Que cara tem o Brasil?

“A arte não é algo solto no espaço, ela faz parte da experiência vivenciada em sociedade. Assim, o nascimento de uma nova expressão artística promove sempre mudanças sociais profundas. Muda a sociedade, mudam as pessoas, muda a arte. Os modernistas fizeram história porque estavam sintonizados com esse quadro de mudanças.” Monica Velloso

A partir desta citação concluimos que para se pensar arte e os movimentos artísticos é necessário conhecer o contexto histórico em que estão inseridos. No caso da Arte Moderna Brasileira, uma ótima leitura pra se entender melhor ‘porque e como’ ela se deu, é o livro “Que cara tem o Brasil? As maneiras de pensar e sentir o nosso país”, de Monica Velloso.

Este livro nos deixa a par de todo o momento de transformação cultural que o Brasil vivia quando se deu o movimento modernista na Arte Brasileira e, mais do que isso, nos mostra como começou a se formar novas ideias sobre identidade nacional; as reações artísticas e populares diante destas mudanças, ajudando a compreender também o Brasil de hoje. Como Monica afirma no livro “o tempo não corre linearmente, já que passado e presente vão e vêm num movimento contínuo e falar do passado só faz sentido quando este expressa vivacidade e sintonia com as questões atuais”.

De maneira fácil e didática, Monica nos apresenta o Brasil nas décadas de 20 e 30 com suas diversidades. Para tal, ela traz excelentes exemplos de música, poesia, artes plásticas, crônicas, caricaturas, danças e festas.

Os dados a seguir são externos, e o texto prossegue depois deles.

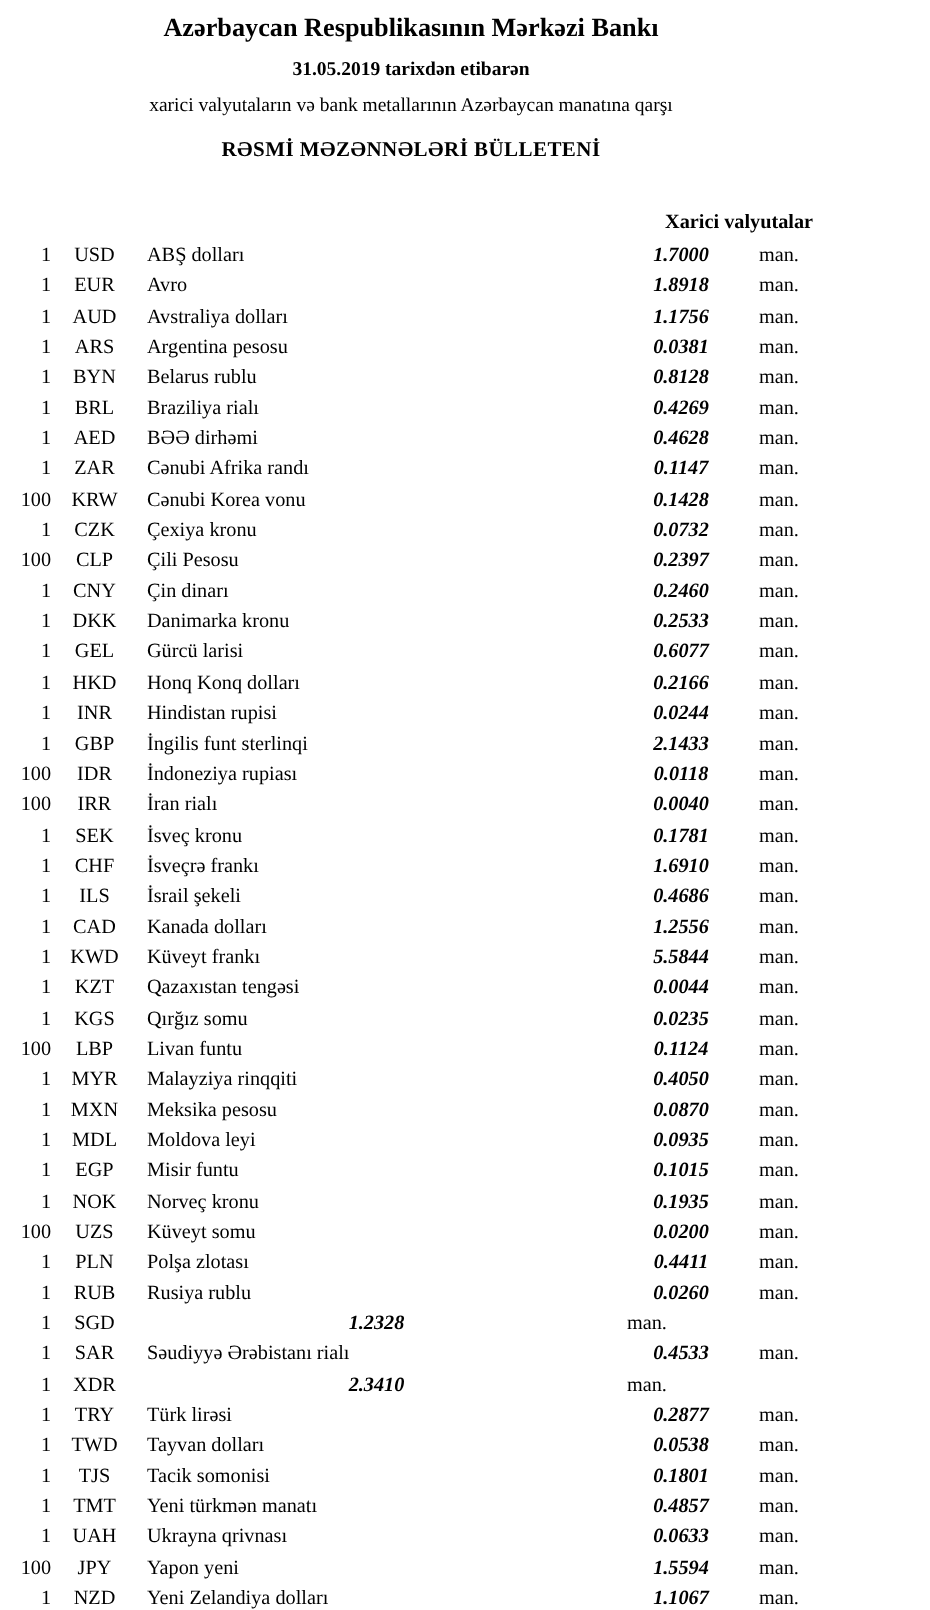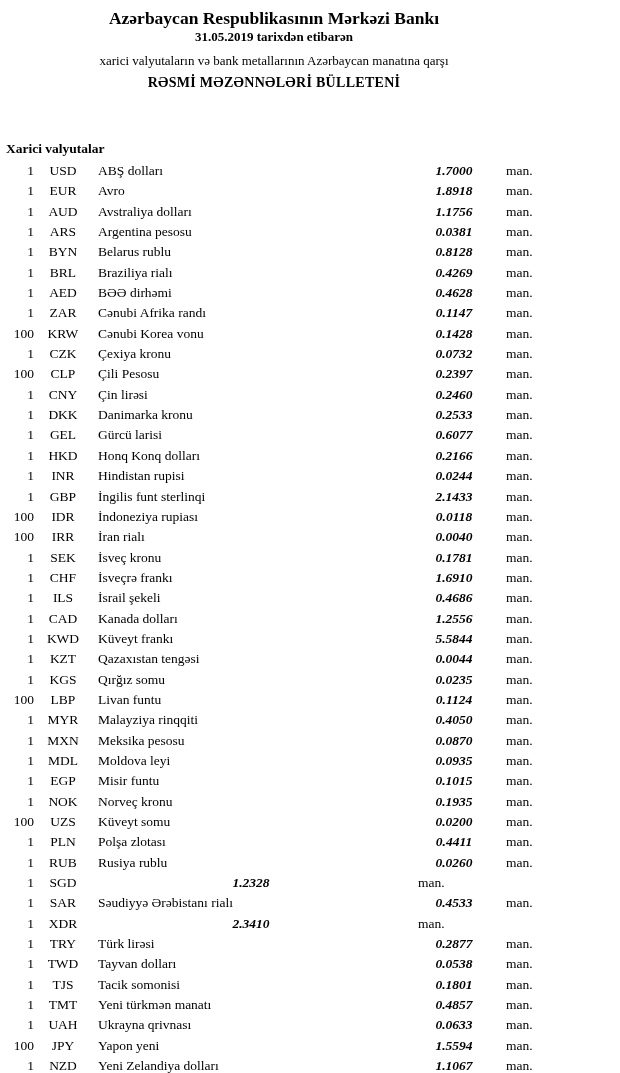--- a/index.html
+++ b/index.html
@@ -31,6 +31,7 @@
   .hdr-date {
     font-size: 13px;
     font-weight: bold;
+    margin-top: 9px;
   }
   .hdr-sub {
     font-size: 13px;

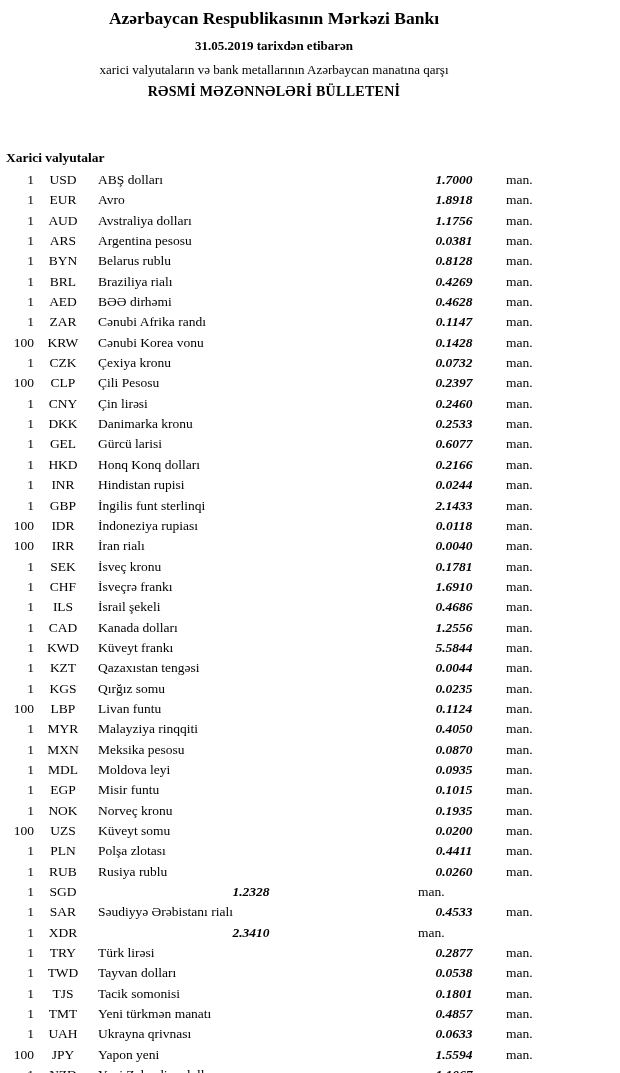--- a/index.html
+++ b/index.html
@@ -41,7 +41,7 @@
   .hdr-bulletin {
     font-size: 14px;
     font-weight: bold;
-    margin-top: 6px;
+    margin-top: 15px;
     letter-spacing: 0.3px;
   }
   .section-title {

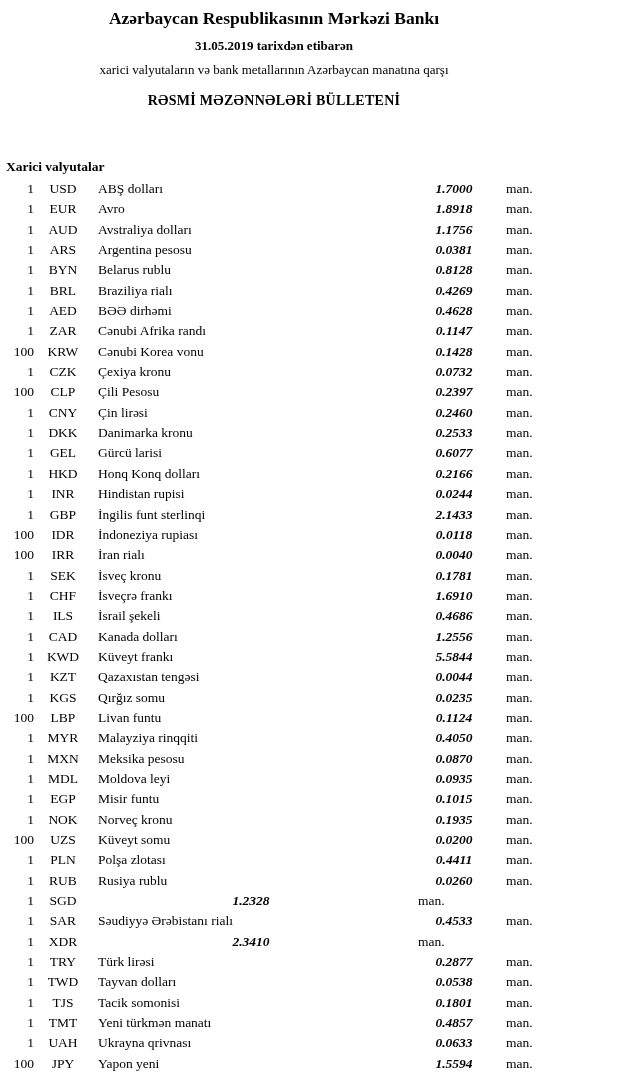--- a/index.html
+++ b/index.html
@@ -45,10 +45,10 @@
     letter-spacing: 0.3px;
   }
   .section-title {
-    text-align: left;
+    text-align: right;
     font-size: 13.5px;
     font-weight: bold;
-    margin-top: 50px;
+    margin-top: 31px;
     margin-bottom: 4px;
   }
   .rates {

O ponto de partida desta história é a Primeira Guerra Mundial, porque foi depois desse evento que a França deixa de ser referência cultural mundial. Isto aconteceu, segundo Velloso, porque a guerra trouxe um período de incertezas, fazendo com que as pessoas começassem a acreditar no potencial do novo mundo, no caso, o continente americano.

Voltando o olhar para o próprio país, os artistas e intelectuais brasileiros perceberam a necessidade de valorizar e modernizar o Brasil. Mas como? A partir daí Monica Velloso nos conta como as artes desempenharam papel fundamental para esta mudança, trazendo elementos populares para despertar as elites resistentes para uma nova realidade.
Na poesia se buscou uma forma mais livre e mais solta de expressão. Os artistas queriam mais liberdade pra pintar, não compactuavam com a arte figurativa. Como no caso do “abaporu”, de Tarsila do Amaral, no qual ela usa uma nova perspectiva e destaca em primeiro plano o pé enorme e desproporcional do homem pintado, sugerindo a importância das raízes culturais brasileiras . O nome “abaporu” é indígena e significa aba (homem) e poru (come), “homem que come”, numa referência ao antropofagismo, que neste contexto modernista significava a capacidade do brasileiro de absorver as mais variadas culturas. Na música houve uma valorização da cultura negra, inclusive com o samba. As danças de tradição africana, o lundu, o maxixe e a polca, também começaram a ser aceitos.
E o humor foi muito usado pelo caricaturistas da época. As caricaturas abordavam temas do cotidiano, fazendo com que o leitor se identificasse com os problemas e as questões nacionais.

O livro ainda cita nomes importantes como os escritores Lima Barreto, Mário de Andrade, Manuel Bandeira e muitos outros artistas e intelectuais da época, além de diversas outras informações e ilustrações. Esta foi uma breve ‘pincelada’ com o intuito de incentivar a leitura deste livro e de outros que venham acrescentar novos olhares no estudo das artes.

Monica Velloso é doutora em história Social (USP) e autora dos livros Mario Lago: Boemia e Política, Modernismo no Rio de Janeiro e As tradições Poulares na Belle Époque Carioca, além de vários artigos na área de história cultura. Trabalhou de 1995 a 1999 no Cpdoc (Centro de Pesquisa e Documentação de História Contemporânea do Brasil ) e atualmente é pesquisadora pela Faperj na Fundação Casa de Rui Barbosa.

Que cara tem o Brasil?: culturas e identidade nacional/
Monica Velloso. Rio de Janeiro; Ediouro, 2000.